After a professor discovered a rare artifact in storage at a Calhoun County college, efforts to return the piece are wrapping up this week.

The Jackson Citizen Patriot reports that art Professor Bille Wickre discovered the two-foot tall war god idol, called an Ahayuda, in storage at Albion College in 2015. Not knowing what it was, she worked with a scholar of Native American art to identify it as a cultural artifact of the Zuni Nation, a Pueblo tribe located in the southwestern United States. They began communicating with the tribe and working towards returning it.

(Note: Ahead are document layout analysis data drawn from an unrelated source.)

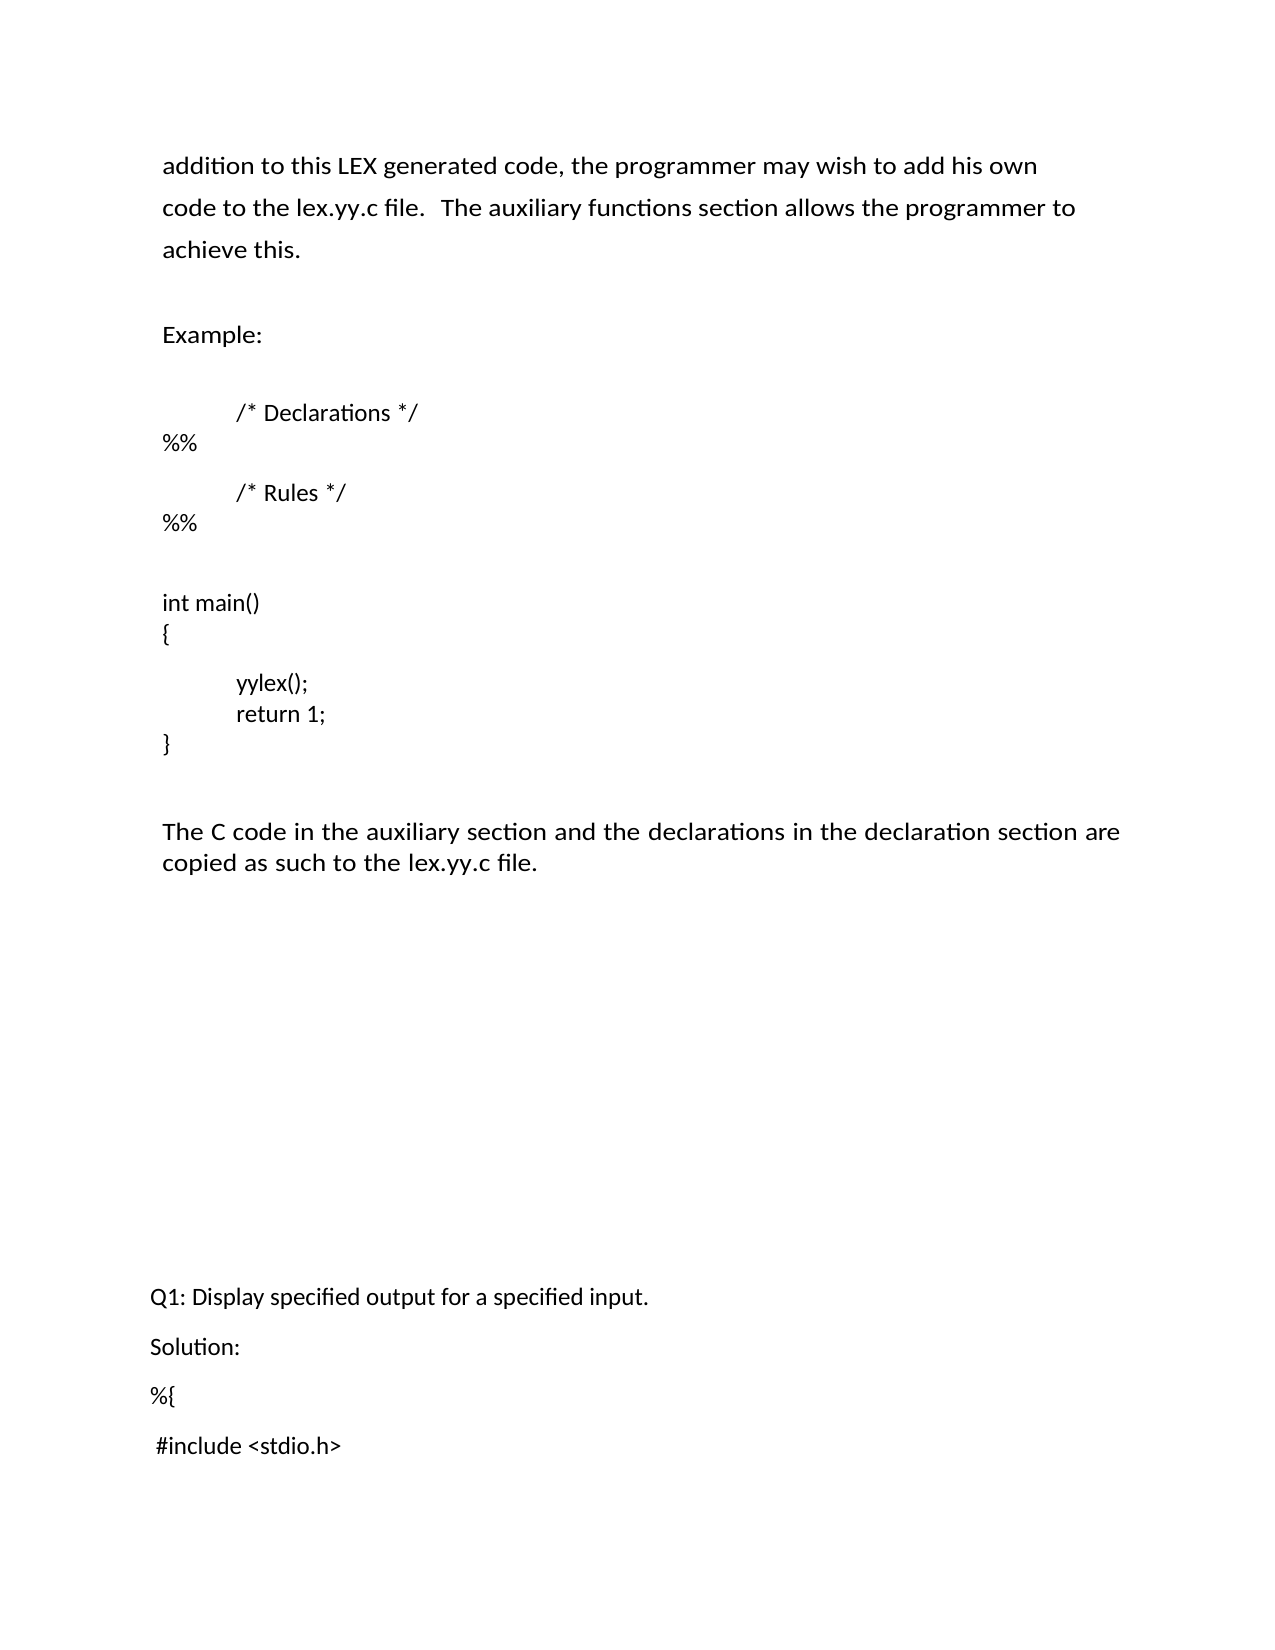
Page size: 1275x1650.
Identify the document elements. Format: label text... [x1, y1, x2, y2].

text /* Rules */ [236, 477, 1125, 507]
text { [162, 618, 1125, 648]
text %% [162, 507, 1125, 538]
text %{ [150, 1381, 1125, 1411]
text #include <stdio.h> [150, 1430, 1125, 1461]
text /* Declarations */ [236, 397, 1125, 427]
text The C code in the auxiliary section and the declarations in the declaration section are copied as such to the lex.yy.c file. [162, 816, 1125, 877]
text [162, 150, 1089, 265]
text Solution: [150, 1331, 1125, 1361]
text %% [162, 427, 1125, 458]
text Q1: Display specified output for a specified input. [150, 1281, 1125, 1312]
text Example: [162, 319, 1125, 350]
text yylex(); return 1; [236, 668, 328, 729]
text int main() [162, 587, 1125, 618]
text } [162, 729, 1125, 759]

The Ahayuda was donated to Albion College in 1973, and it's not known how the donor came across the item. However, at that time and decades before it, it was a somewhat common practice to take items off of Native American Reservations. Such cultural theft was outlawed in the Native American Graves Protection of Repatriation Act of 1990, which also ordered the return of such items to their original people.

Ahayuda are traditionally carved from a cottonwood tree that was struck by lightning, an act believed to infuse the piece with power. The idols are used for specific religious purposes, and are believed to serve as items of protection and peace.

The item will be returned to the Zuni people in a special ceremony at Albion College on Thursday, where a tribal elder and priests will hold a private ritual. A public gift-exchanging ceremony is being held at the college's Baldwin Hall in Albion at 5:30pm, followed by a showing of an independent Zuni film and a Q&A session with representatives from the tribe.